---- Given information

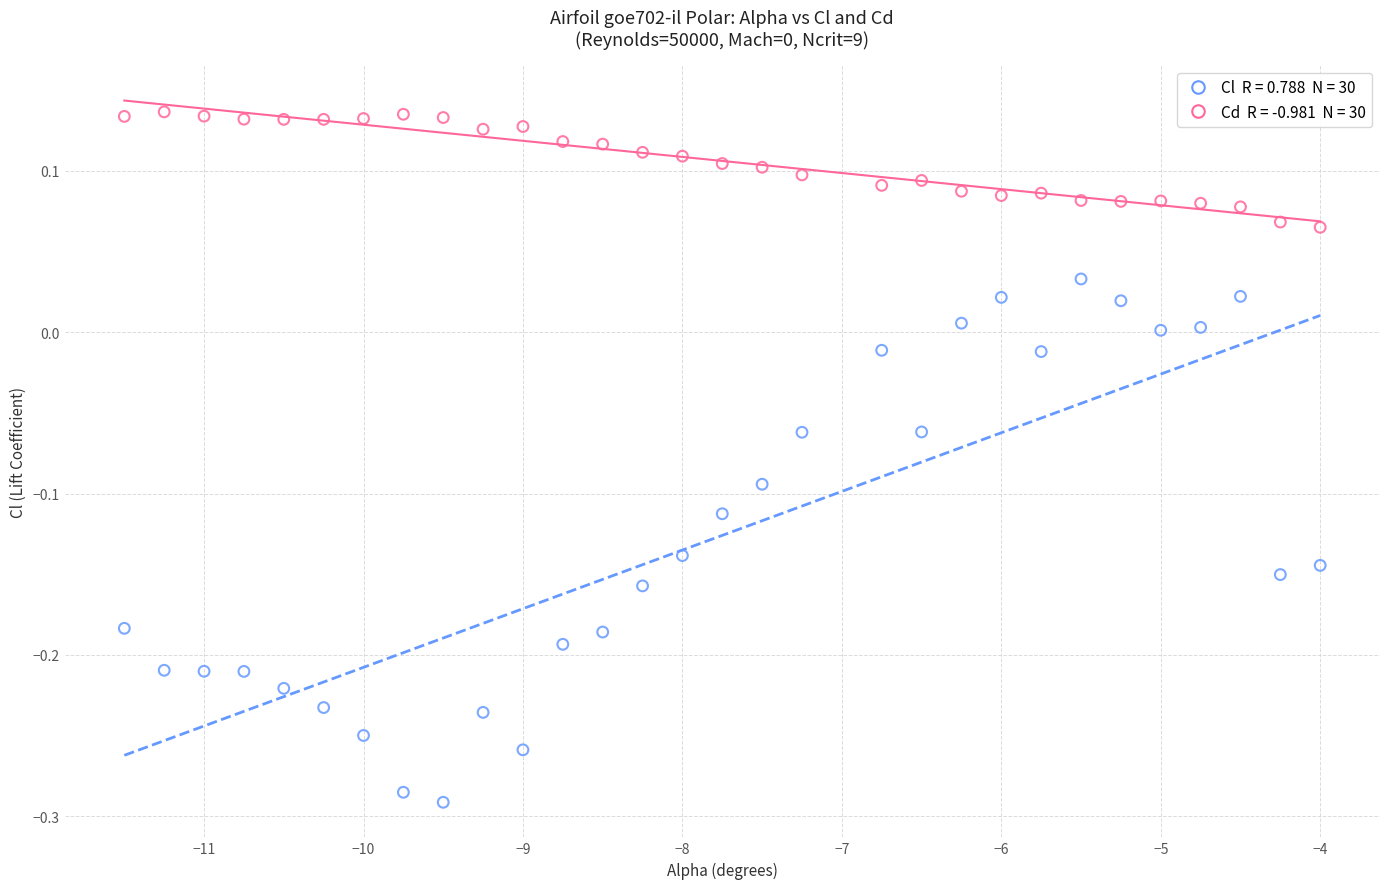

Across all data points, what is the range of X values (max minus min)?

7.5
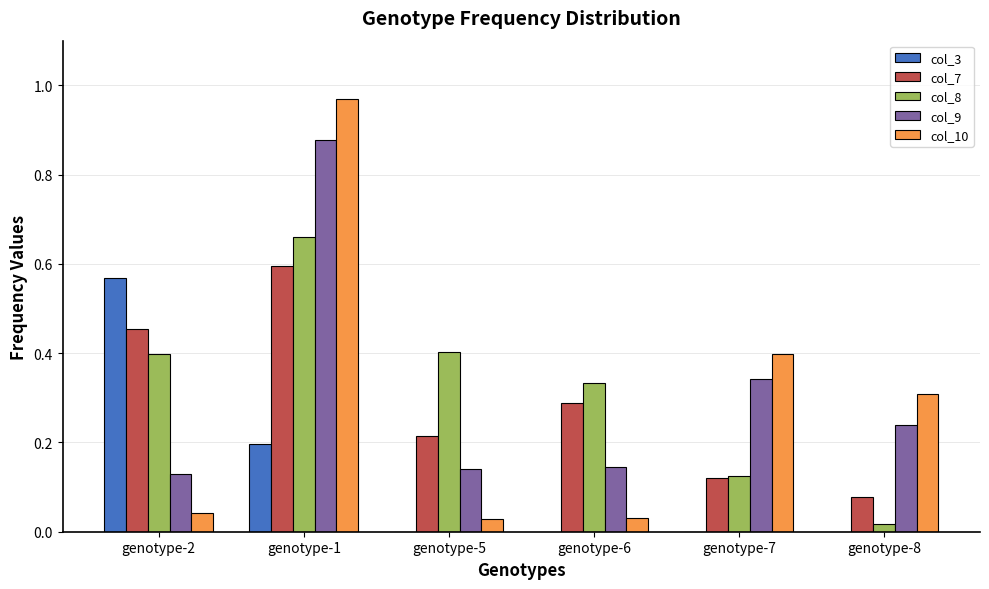

True or false: col_8 has a value of 0.1 at genotype-6.

False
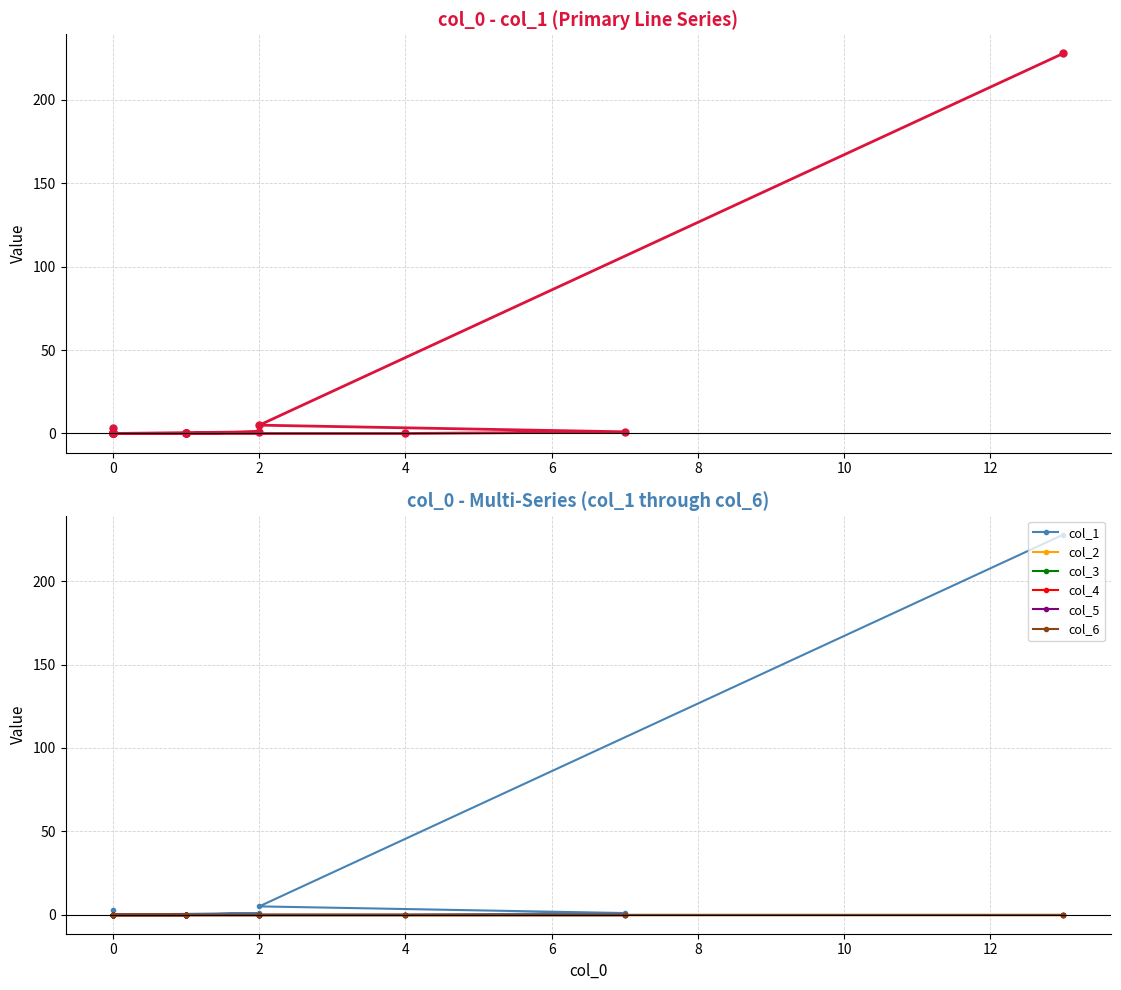

True or false: col_5 and col_3 intersect in this chart.

False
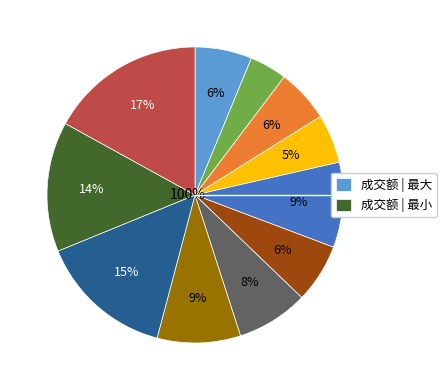

What percentage do 2022-11-22 and 2022-11-10 together represent?

22.8%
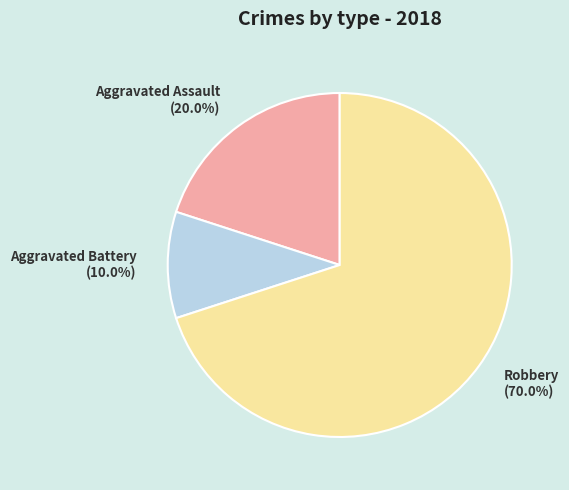

Which has a higher value, Aggravated Battery (10.0%) or Robbery (70.0%)?

Robbery (70.0%)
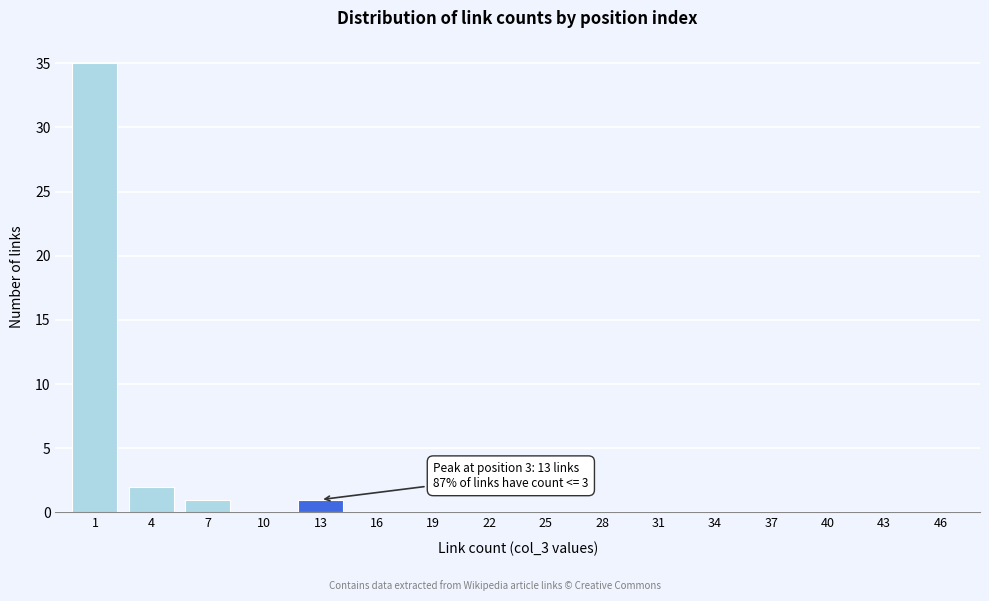

Reading right to left, what are all the values shown in this chart?

46=0	43=0	40=0	37=0	34=0	31=0	28=0	25=0	22=0	19=0	16=0	13=1	10=0	7=1	4=2	1=35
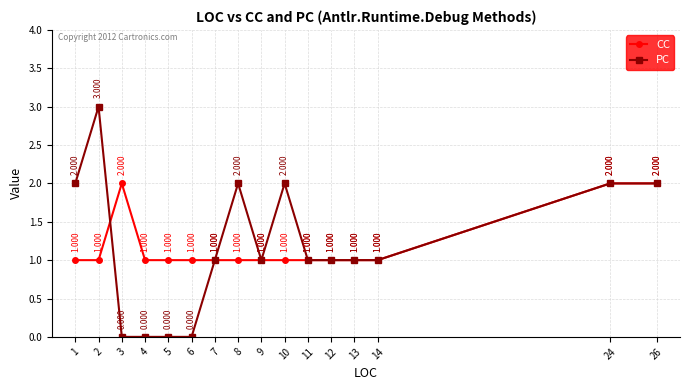

How many lines are shown in the chart?

2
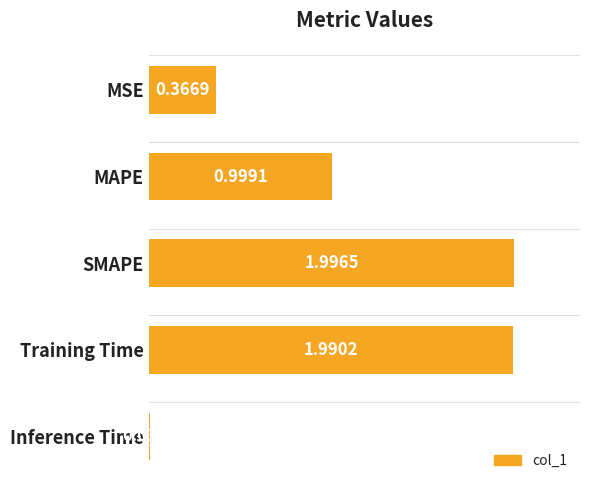

Between Inference Time and SMAPE, which is larger?

SMAPE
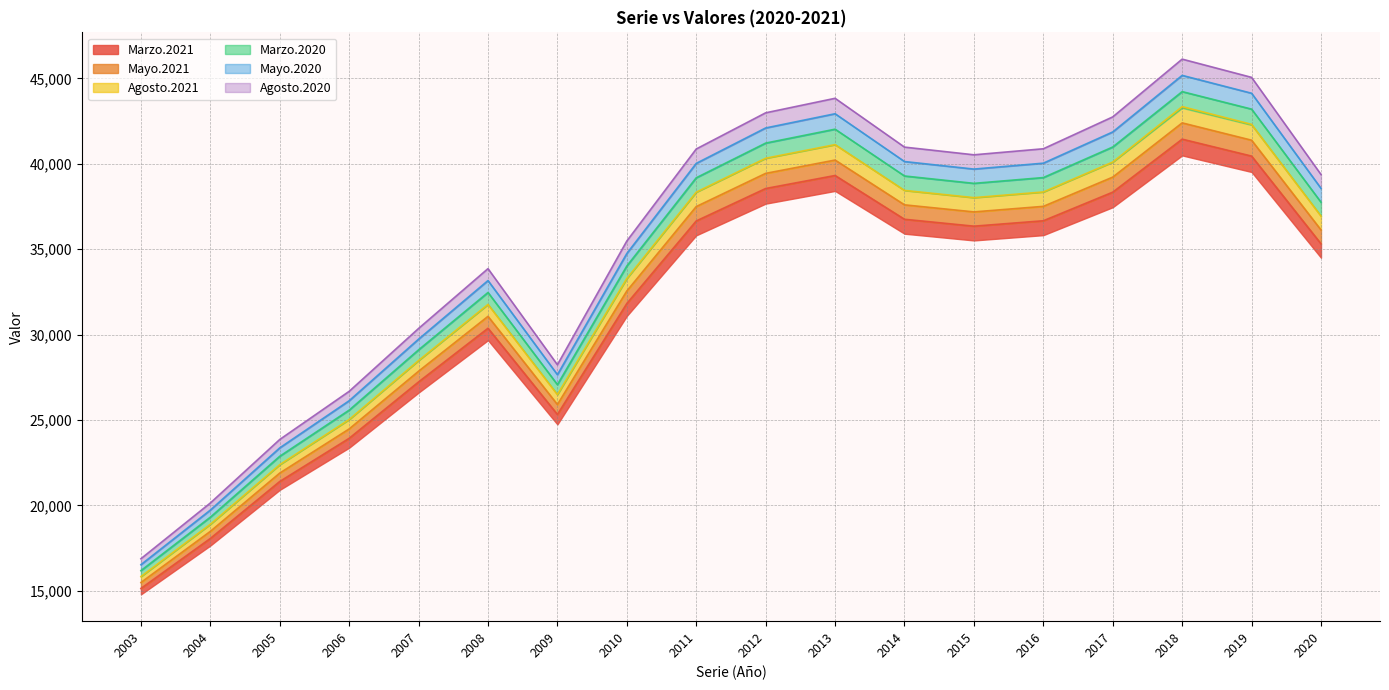

True or false: Marzo.2020 and Agosto.2021 intersect in this chart.

False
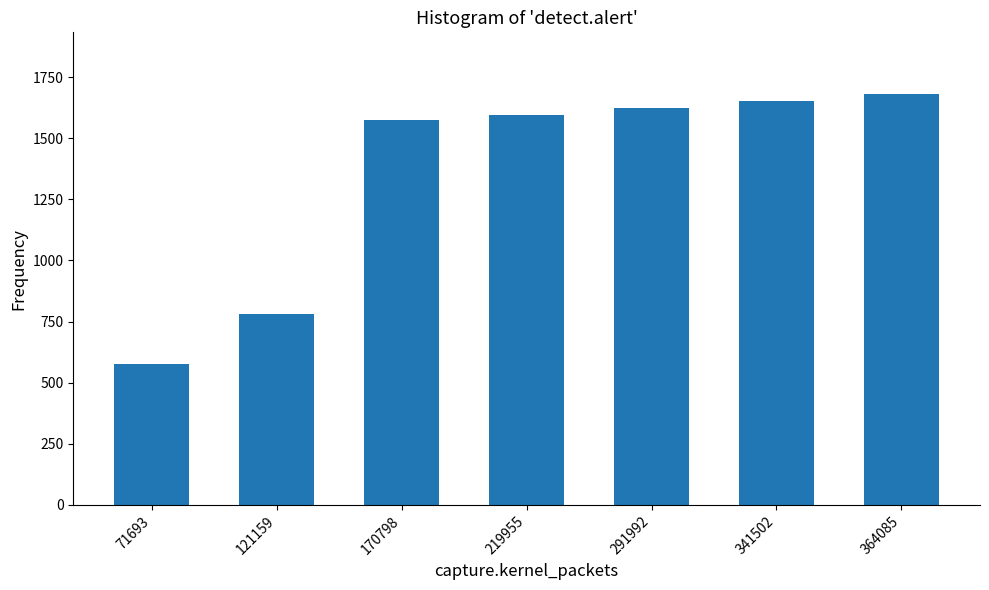

How many data points does each series have?

7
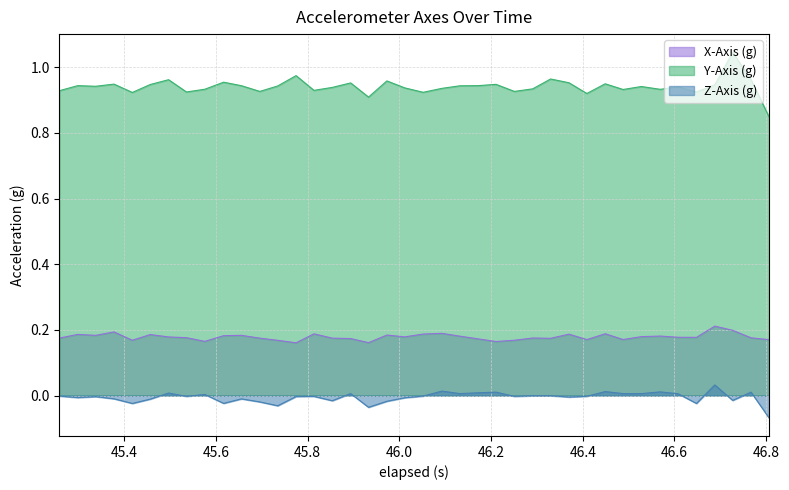

List the series in order of their peak value, highest first.

Y-Axis (g), X-Axis (g), Z-Axis (g)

--------

**Required work**.
Retype every item above word for word, leaving out the pictures.

**Response area**.
Across all data points, what is the range of X values (max minus min)?

7.5

True or false: col_8 has a value of 0.1 at genotype-6.

False

True or false: col_5 and col_3 intersect in this chart.

False

What percentage do 2022-11-22 and 2022-11-10 together represent?

22.8%

Which has a higher value, Aggravated Battery (10.0%) or Robbery (70.0%)?

Robbery (70.0%)

Reading right to left, what are all the values shown in this chart?

46=0	43=0	40=0	37=0	34=0	31=0	28=0	25=0	22=0	19=0	16=0	13=1	10=0	7=1	4=2	1=35

How many lines are shown in the chart?

2

Between Inference Time and SMAPE, which is larger?

SMAPE

True or false: Marzo.2020 and Agosto.2021 intersect in this chart.

False

How many data points does each series have?

7

List the series in order of their peak value, highest first.

Y-Axis (g), X-Axis (g), Z-Axis (g)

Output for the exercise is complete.